A sort of lit-crit analysis:
I've been thinking about DomLuka's writing recently, and realizing that Dom has set himself a formidable task, in terms of writing craft. He's presenting stories written exclusively form the point of view of a passive protagonist. We only know of the story's universe through the eyes of one character (Owen, Rory, Quinn). We know only what the protagonist experiences or thinks, and any other input has to come through what the protagonist is told (perhaps in conversations with others) or reads (like Rory's Mom's letter).
The peculiar problem is that all of Dom's protagonists are so damn passive. They wait for information to be given to them, and that makes us readers far more aware of the situations that the protagonists. It's why Dom's readers continually want to give the heroes a good swift hit upside the head, proclaiming "Don't be so dense!"
Perhaps the problem is most acute with Rory, who is not only passive, but perhaps one of the least curious characters to come out of any author's pen since someone invented George W. Bush. He grows up for a decade and a half and never asks the basic questions; Where do I come from? Who was my father? It's rather odd for a kid to never ask those questions. When he gets to Ari-fri-kin-zona, he doesn't ask basic questions about his new situation: who are you folks and how are we related? Even when Rory gets over his anger at Eddie, he still doesn't ask him questions about his history. When he goes snooping around Jason and Eddie's rooms, it's shocking, not so much as a breach of etiquette, as that it's the first sign of curiosity we've ever seen in Rory.
The effect of all of this passivity and incuriosity is that the readers continually try to fill in details. We as readers know so much more than the protagonists and are impatient with the slow pace of the stories. Perhaps this uncertainty in the face of passivity what Dom's writing is all about, but it's also a great source of frustration for us readers. I've never seen a group try to influence future story plots as much as the Domaholics. We've filled pages and pages (well, screens and screens) in these forums with our attempts to predict further developments.
Bob and Ray had a great comedy routine about a man representing "the Slow Talkers of America--that's the S.T.O.A., not to be confused with the F.T.O.A.--that's the Fast Talkers of America." Bob and Ray's "Slow Talkers of America" at http://www.npr.org/ramfiles/nprshop/racd6000_cd2_17.ram [Not the best rendition of the routine they ever did, but downloadable and on-line.] To replicate the routine, the preceding quote needs to be spoken as slowly as possible by one person, with the other one filling in the obvious conclusions of the sentence as quickly as possible with great impatience. That's the way Dom's readers react to Dom's slow story telling.

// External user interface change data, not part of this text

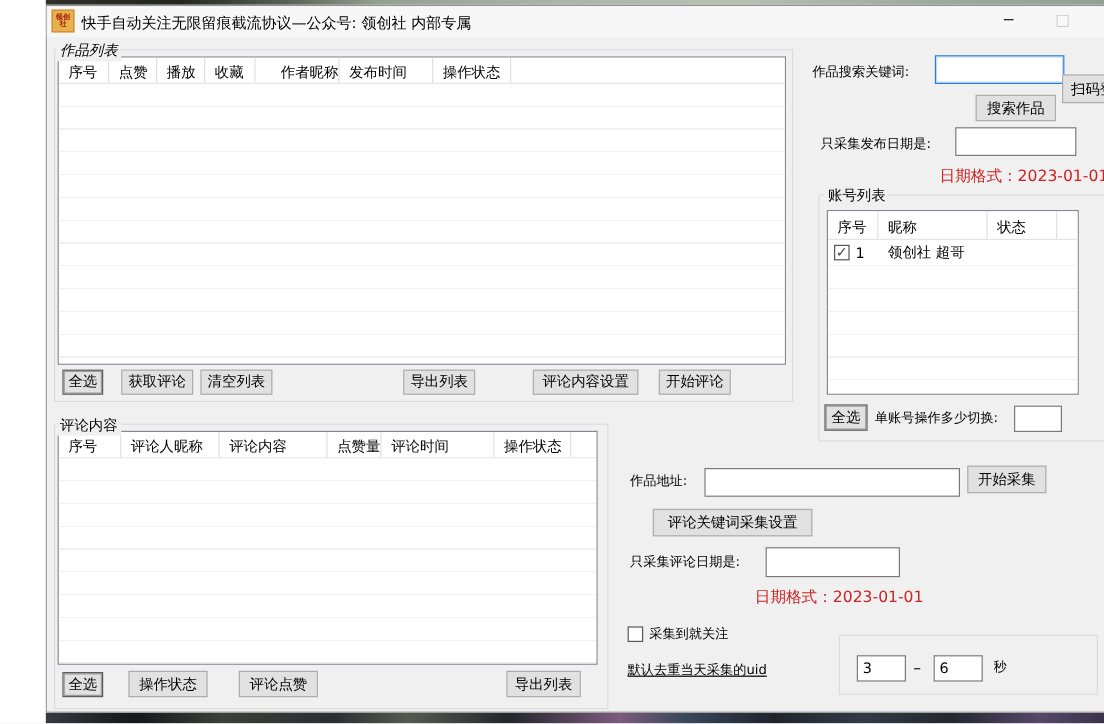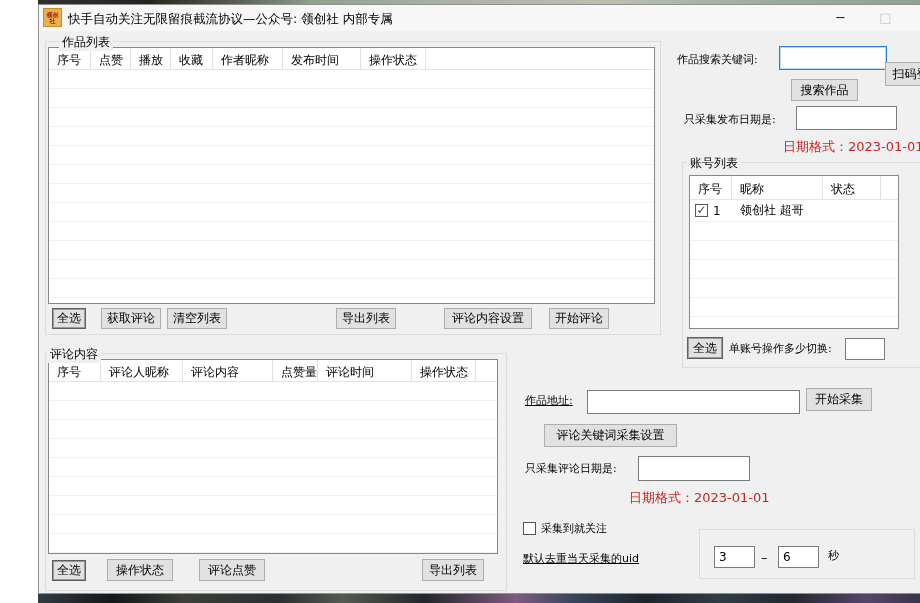--- a/index.html
+++ b/index.html
@@ -65,29 +65,29 @@
 
     <div class="abs titlebar">
       <div class="abs title-icon">领创社</div>
       <div class="abs title-text nowrap">快手自动关注无限留痕截流协议—公众号: 领创社 内部专属</div>
       <div class="abs win-btn" style="left:779px;">─</div>
       <div class="abs win-btn disabled" style="left:824px;">□</div>
       <div class="abs win-btn" style="left:869px;width:49px;font-size:15px;">✕</div>
     </div>
 
     <div class="abs group" style="left:6px;top:36px;width:616px;height:294px;"></div>
-    <div class="abs group-label nowrap" style="left:20px;top:29px;">作品列表</div>
+    <div class="abs group-label nowrap" style="left:8px;top:29px;font-style:italic;">作品列表</div>
 
     <div class="abs lv" style="left:9px;top:42px;width:607px;height:257px;">
       <div class="lv-header" style="height:22px;">
         <div class="hcell" style="width:42px;">序号</div>
         <div class="hcell" style="width:40px;">点赞</div>
         <div class="hcell" style="width:40px;">播放</div>
         <div class="hcell" style="width:42px;">收藏</div>
-        <div class="hcell" style="width:70px;">作者昵称</div>
+        <div class="hcell" style="width:70px;text-align:right;">作者昵称</div>
         <div class="hcell" style="width:78px;">发布时间</div>
         <div class="hcell" style="width:65px;">操作状态</div>
         <div class="hcell" style="flex:1;border-right:none;"></div>
       </div>
       <div class="lv-body" style="height:233px;"></div>
     </div>
 
     <div class="abs btn focusring" style="left:13px;top:303px;width:34px;height:21px;">全选</div>
     <div class="abs btn" style="left:62px;top:303px;width:60px;height:21px;">获取评论</div>
     <div class="abs btn" style="left:128px;top:303px;width:60px;height:21px;">清空列表</div>
@@ -111,21 +111,21 @@
       <div class="lv-body" style="height:171px;"></div>
     </div>
 
     <div class="abs btn focusring" style="left:13px;top:555px;width:34px;height:21px;">全选</div>
     <div class="abs btn" style="left:68px;top:554px;width:66px;height:22px;">操作状态</div>
     <div class="abs btn" style="left:160px;top:554px;width:66px;height:22px;">评论点赞</div>
     <div class="abs btn" style="left:383px;top:554px;width:62px;height:22px;">导出列表</div>
 
     <div class="abs lbl nowrap" style="left:638px;top:47px;">作品搜索关键词:</div>
     <input class="abs ipt focus" style="left: 740px; top: 41px; width: 108px; height: 24px;" value="">
-    <div class="abs btn" style="left:752px;top:74px;width:67px;height:22px;text-align:right;">搜索作品</div>
+    <div class="abs btn" style="left:774px;top:74px;width:67px;height:22px;text-align:right;">搜索作品</div>
     <div class="abs btn" style="left:846px;top:57px;width:63px;height:24px;">扫码登陆</div>
 
     <div class="abs lbl nowrap" style="left:645px;top:107px;">只采集发布日期是:</div>
     <input class="abs ipt" style="left: 757px; top: 101px; width: 101px; height: 24px;" value="">
     <div class="abs red nowrap" style="left:744px;top:133px;">日期格式：2023-01-01</div>
 
     <div class="abs group" style="left:643px;top:157px;width:243px;height:206px;"></div>
     <div class="abs group-label nowrap" style="left:648px;top:150px;">账号列表</div>
 
     <div class="abs lv" style="left:650px;top:170px;width:210px;height:154px;">
@@ -143,21 +143,21 @@
         <div class="lbl-sm nowrap" style="width:91px;padding-left:8px;">领创社 超哥</div>
         <div class="lbl-sm" style="width:58px;padding-left:8px;"></div>
       </div>
       <div class="lv-body" style="height:106px;"></div>
     </div>
 
     <div class="abs btn focusring" style="left:648px;top:332px;width:36px;height:22px;">全选</div>
     <div class="abs lbl nowrap" style="left:690px;top:336px;">单账号操作多少切换:</div>
     <input class="abs ipt" style="left: 806px; top: 333px; width: 40px; height: 22px;" value="">
 
-    <div class="abs lbl nowrap" style="left:486px;top:388px;text-decoration:underline;">作品地址:</div>
+    <div class="abs lbl nowrap" style="left:486px;top:388px;">作品地址:</div>
     <input class="abs ipt" style="left: 548px; top: 385px; width: 213px; height: 24px;" value="">
     <div class="abs btn" style="left:767px;top:383px;width:66px;height:23px;">开始采集</div>
 
     <div class="abs btn" style="left:505px;top:419px;width:133px;height:23px;">评论关键词采集设置</div>
 
     <div class="abs lbl nowrap" style="left:486px;top:456px;">只采集评论日期是:</div>
     <input class="abs ipt" style="left: 599px; top: 451px; width: 112px; height: 25px;" value="">
     <div class="abs red nowrap" style="left:590px;top:484px;">日期格式：2023-01-01</div>
 
     <div class="abs cbx" style="left:484px;top:517px;"></div>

Having offered this analysis, I don't think there's anything to be done about it. Dom's cluelessly dense protagonists gradually coming to realizations about their situations is what his fiction is all about. The choice of a single point-of-view makes additional omniscient revelations impossible. And the eagerness of impatient readers needing to finish his sentences and stories is an inevitable reaction. So I'll just wait impatiently with everyone else for Dom to spin his yarns.